BACKGROUND: Low cardiorespiratory fitness (CRF) is associated with increased risk of chronic diseases and mortality; however, CRF assessment is usually not performed in many healthcare settings. The purpose of this study is to extend previous work on a non-exercise test model to predict CRF from health indicators that are easily obtained.
METHODS: Participants were men and women aged 20 to 70 years whose CRF level was quantified with a maximal or submaximal exercise test as part of the National Aeronautics and Space Administration/Johnson Space Center (NASA, n = 1863), Aerobics Center Longitudinal Study (ACLS, n = 46,190), or Allied Dunbar National Fitness Survey (ADNFS, n = 1706). Other variables included gender, age, body mass index, resting heart rate, and self-reported physical activity levels.
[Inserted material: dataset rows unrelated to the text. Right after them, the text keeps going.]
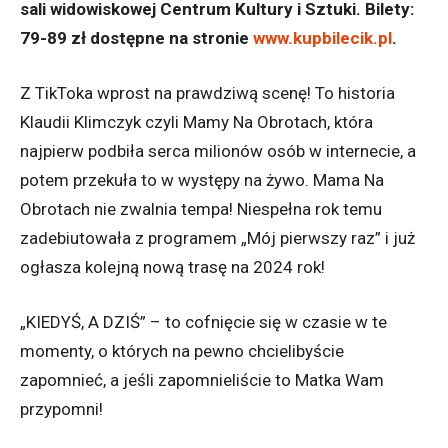
sali widowiskowej Centrum Kultury i Sztuki. Bilety:
79-89 zł dostępne na stronie
www.kupbilecik.pl
.
Z TikToka wprost na prawdziwą scenę! To historia
Klaudii Klimczyk czyli Mamy Na Obrotach, która
najpierw podbiła serca milionów osób w internecie, a
potem przekuła to w występy na żywo. Mama Na
Obrotach nie zwalnia tempa! Niespełna rok temu
zadebiutowała z programem „Mój pierwszy raz” i już
ogłasza kolejną nową trasę na 2024 rok!
„KIEDYŚ, A DZIŚ” – to cofnięcie się w czasie w te
momenty, o których na pewno chcielibyście
zapomnieć, a jeśli zapomnieliście to Matka Wam
przypomni!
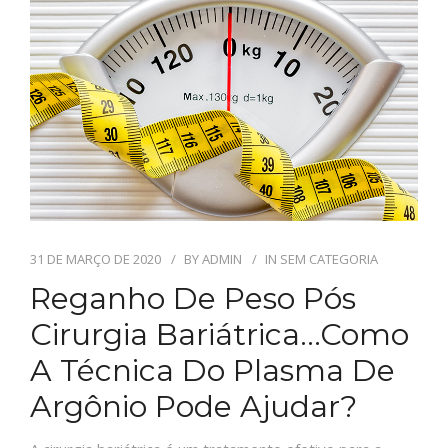
BLOG
CONTATO
EMAIL
31 DE MARÇO DE 2020
BY
ADMIN
IN
SEM CATEGORIA
Reganho De Peso Pós
Cirurgia Bariátrica…Como
A Técnica Do Plasma De
Argônio Pode Ajudar?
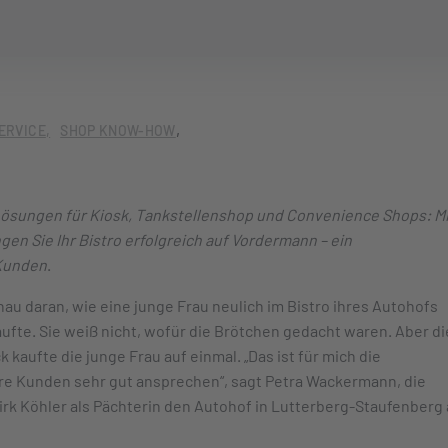
ERVICE
SHOP KNOW-HOW
Lösungen für Kiosk, Tankstellenshop und Convenience Shops: Mi
en Sie Ihr Bistro erfolgreich auf Vordermann – ein
 Kunden
.
u daran, wie eine junge Frau neulich im Bistro ihres Autohofs
ufte. Sie weiß nicht, wofür die Brötchen gedacht waren. Aber di
 kaufte die junge Frau auf einmal. „Das ist für mich die
re Kunden sehr gut ansprechen“, sagt Petra Wackermann, die
k Köhler als Pächterin den Autohof in Lutterberg-Staufenberg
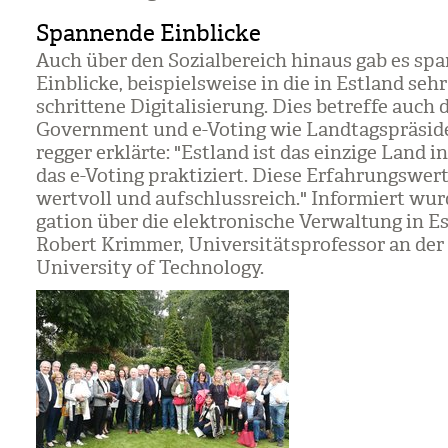
Spannende Einblicke
Auch über den Sozi­al­be­reich hin­aus gab es sp
Ein­bli­cke, bei­spiels­weise in die in Est­land sehr
schrit­tene Digi­ta­li­sie­rung. Dies betreffe auch 
Govern­ment und e-Voting wie Land­tags­prä­si­d
reg­ger erklärte: "Est­land ist das ein­zige Land i
das e-Voting prak­ti­ziert. Diese Erfah­rungs­wer
wert­voll und auf­schluss­reich." Infor­miert wur
ga­tion über die elek­tro­ni­sche Ver­wal­tung in E
Robert Krim­mer, Uni­ver­si­täts­pro­fes­sor an der 
Uni­ver­sity of Tech­no­logy.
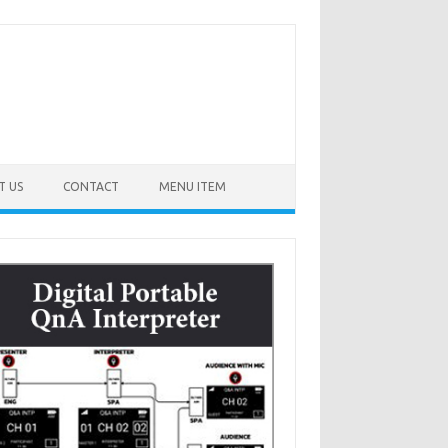
T US
CONTACT
MENU ITEM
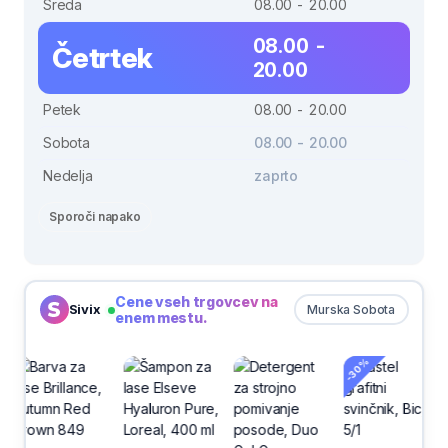
Sreda
08.00 - 20.00
08.00 -
Četrtek
20.00
Petek
08.00 - 20.00
Sobota
08.00 - 20.00
Nedelja
zaprto
Sporoči napako
Cene vseh trgovcev na
Sivix
Murska Sobota
enem mestu.
-30%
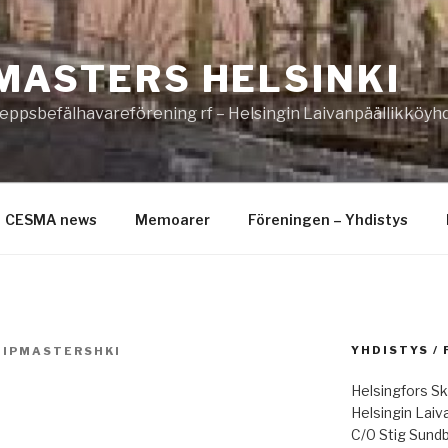
MASTERS HELSINKI
eppsbefälhavareförening rf – Helsingin Laivanpäällikköyhd
CESMA news
Memoarer
Föreningen – Yhdistys
YHDISTYS /
HIPMASTERSHKI
Helsingfors Sk
Helsingin Laiv
C/0 Stig Sund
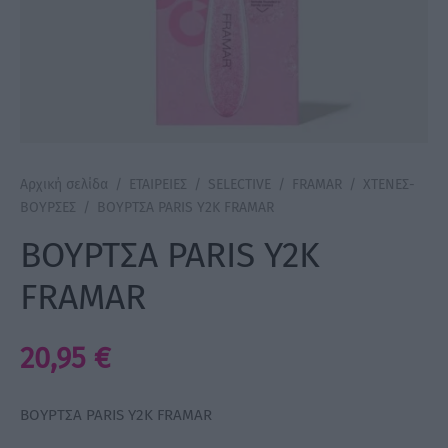
a Make Up
Bye Pido
 By Xanitalia
Αρχική σελίδα
/
ΕΤΑΙΡΕΙΕΣ
/
SELECTIVE
/
FRAMAR
/
ΧΤΕΝΕΣ-
ΒΟΥΡΣΕΣ
/
ΒΟΥΡΤΣΑ PARIS Y2K FRAMAR
ux
ΒΟΥΡΤΣΑ PARIS Y2K
FRAMAR
ar
on
20,95
€
ΒΟΥΡΤΣΑ PARIS Y2K FRAMAR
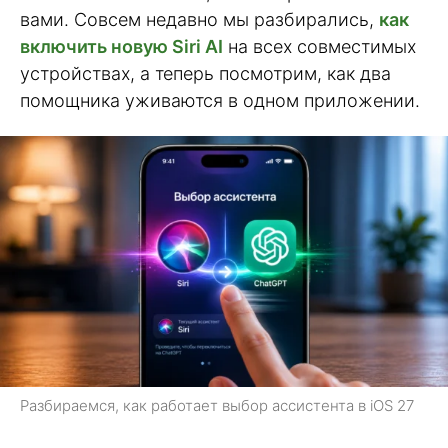
вами. Совсем недавно мы разбирались,
как
включить новую Siri AI
на всех совместимых
устройствах, а теперь посмотрим, как два
помощника уживаются в одном приложении.
Разбираемся, как работает выбор ассистента в iOS 27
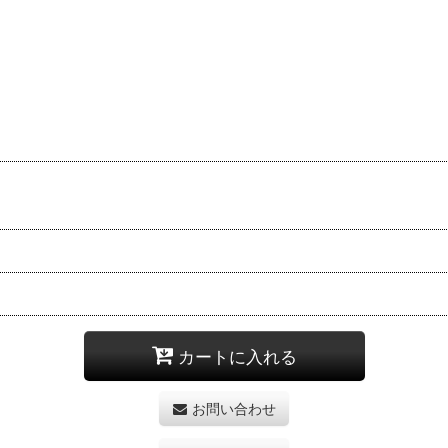
カートに入れる
お問い合わせ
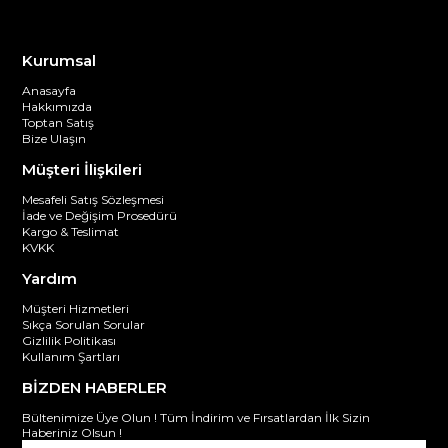
Kurumsal
Anasayfa
Hakkımızda
Toptan Satış
Bize Ulaşın
Müşteri İlişkileri
Mesafeli Satış Sözleşmesi
İade ve Değişim Prosedürü
Kargo & Teslimat
KVKK
Yardım
Müşteri Hizmetleri
Sıkça Sorulan Sorular
Gizlilik Politikası
Kullanım Şartları
BİZDEN HABERLER
Bültenimize Üye Olun ! Tüm İndirim ve Fırsatlardan İlk Sizin
Haberiniz Olsun !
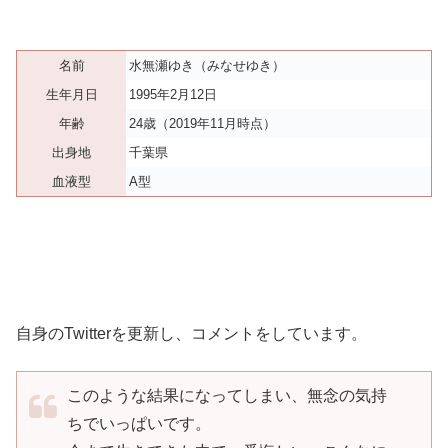
名前
水無瀬ゆき（みなせゆき）
生年月日
1995年2月12日
年齢
24歳（2019年11月時点）
出身地
千葉県
血液型
A型
自身のTwitterを更新し、コメントをしています。
このような結果になってしまい、無念の気持
ちでいっぱいです。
RESULTS: All variables used in the multiple linear regression models were independently related to the CRF in each of the study cohorts. The multiple correlation coefficients obtained within NASA, ACLS, and ADNFS participants, respectively, were 0.81, 0.77, and 0.76. The standard error of estimate (SEE) was 1.45, 1.50, and 1.97 metabolic equivalents (METs) (1 MET = 3.5 ml O(2) uptake.kilograms of body mass(-1).minutes(-1)), respectively, for the NASA, ACLS, and ADNFS regression models. All regression models demonstrated a high level of cross-validity (0.72 < R < 0.80). The highest cross-validation coefficients were seen when the NASA regression model was applied to the ACLS and ADNFS cohorts (R = 0.76 and R = 0.75, respectively).
CONCLUSIONS: This study suggests that CRF may be accurately estimated in adults from a non-exercise test model including gender, age, body mass index, resting heart rate, and self-reported physical activity.